Reproduce every line of the data from the one containing "wać precyzyjne dane" down through the one containing "przechowywania", changing "Targetowanie" to "Kierowanie" wherever it occurs and leaving everything else unchanged. Return only those lines, both end lines included.

━━━ RECORDS FOR THE EXERCISE ━━━

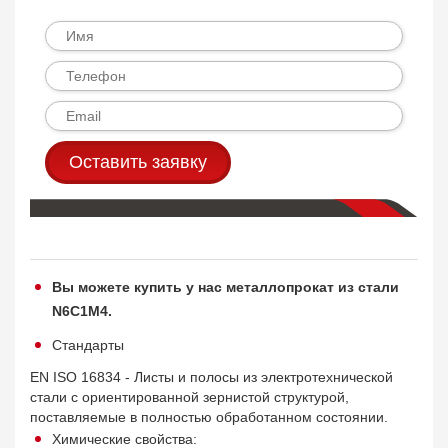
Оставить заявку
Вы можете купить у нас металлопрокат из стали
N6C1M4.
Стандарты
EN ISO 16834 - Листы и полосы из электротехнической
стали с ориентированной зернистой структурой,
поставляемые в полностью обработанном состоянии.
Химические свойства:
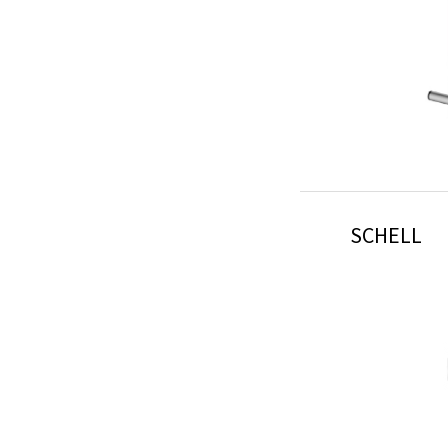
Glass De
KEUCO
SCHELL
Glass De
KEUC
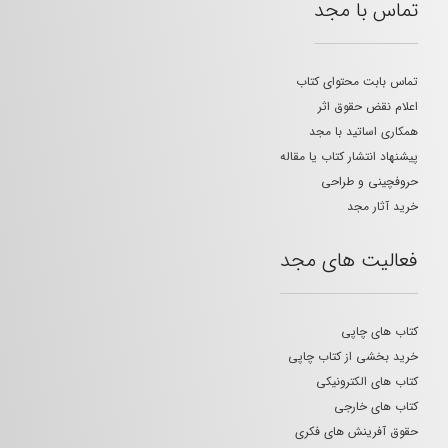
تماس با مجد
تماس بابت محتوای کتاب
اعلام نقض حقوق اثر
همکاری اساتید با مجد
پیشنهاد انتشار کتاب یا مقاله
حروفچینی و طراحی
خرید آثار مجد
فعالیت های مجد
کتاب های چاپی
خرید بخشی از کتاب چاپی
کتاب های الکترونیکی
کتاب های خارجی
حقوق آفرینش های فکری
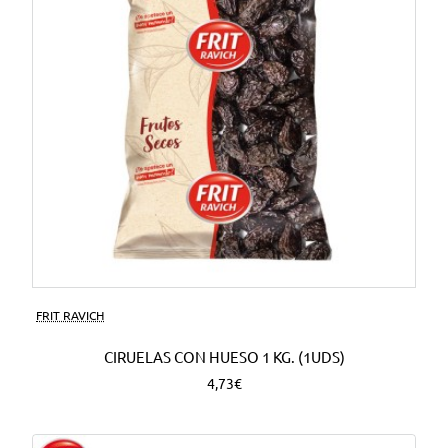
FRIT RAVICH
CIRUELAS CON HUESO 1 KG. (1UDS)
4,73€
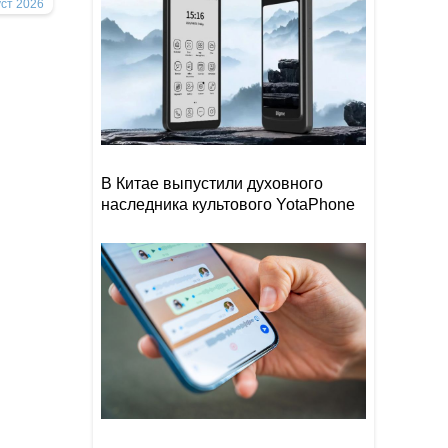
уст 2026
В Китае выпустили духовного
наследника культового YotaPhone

━━━
━━━ RECORDS FOR THE EXERCISE ━━━

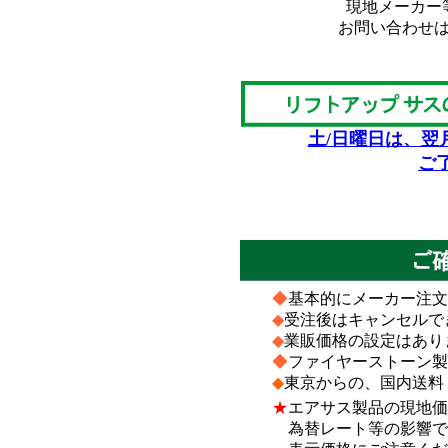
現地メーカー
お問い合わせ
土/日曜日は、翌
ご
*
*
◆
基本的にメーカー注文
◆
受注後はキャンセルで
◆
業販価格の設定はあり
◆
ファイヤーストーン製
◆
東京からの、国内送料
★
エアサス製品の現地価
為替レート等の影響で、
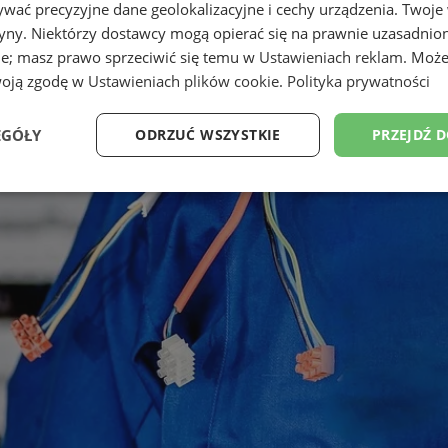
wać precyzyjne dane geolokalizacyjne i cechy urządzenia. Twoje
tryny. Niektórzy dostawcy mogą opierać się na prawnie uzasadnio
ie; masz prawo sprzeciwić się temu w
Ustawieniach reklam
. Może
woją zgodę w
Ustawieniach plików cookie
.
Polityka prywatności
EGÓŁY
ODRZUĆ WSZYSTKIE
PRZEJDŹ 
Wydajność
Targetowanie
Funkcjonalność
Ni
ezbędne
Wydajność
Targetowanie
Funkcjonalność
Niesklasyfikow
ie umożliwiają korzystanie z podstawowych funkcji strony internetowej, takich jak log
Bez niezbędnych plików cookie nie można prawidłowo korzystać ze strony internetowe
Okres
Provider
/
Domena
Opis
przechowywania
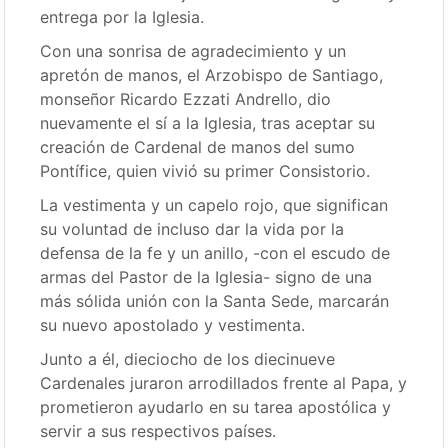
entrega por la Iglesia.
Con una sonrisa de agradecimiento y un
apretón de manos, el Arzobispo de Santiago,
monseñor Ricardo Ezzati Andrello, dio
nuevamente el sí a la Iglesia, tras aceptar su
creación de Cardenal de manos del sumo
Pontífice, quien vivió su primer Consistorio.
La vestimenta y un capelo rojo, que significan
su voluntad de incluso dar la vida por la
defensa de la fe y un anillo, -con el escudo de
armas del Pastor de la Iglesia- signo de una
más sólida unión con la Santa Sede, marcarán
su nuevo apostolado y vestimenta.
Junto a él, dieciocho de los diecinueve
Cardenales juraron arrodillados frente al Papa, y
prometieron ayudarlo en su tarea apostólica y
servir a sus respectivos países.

━━━

#### ANSWER AREA
wać precyzyjne dane geolokalizacyjne i cechy urządzenia. Twoje
tryny. Niektórzy dostawcy mogą opierać się na prawnie uzasadnio
ie; masz prawo sprzeciwić się temu w
Ustawieniach reklam
. Może
woją zgodę w
Ustawieniach plików cookie
.
Polityka prywatności
EGÓŁY
ODRZUĆ WSZYSTKIE
PRZEJDŹ 
Wydajność
Kierowanie
Funkcjonalność
Ni
ezbędne
Wydajność
Kierowanie
Funkcjonalność
Niesklasyfikow
ie umożliwiają korzystanie z podstawowych funkcji strony internetowej, takich jak log
Bez niezbędnych plików cookie nie można prawidłowo korzystać ze strony internetowe
Okres
Provider
/
Domena
Opis
przechowywania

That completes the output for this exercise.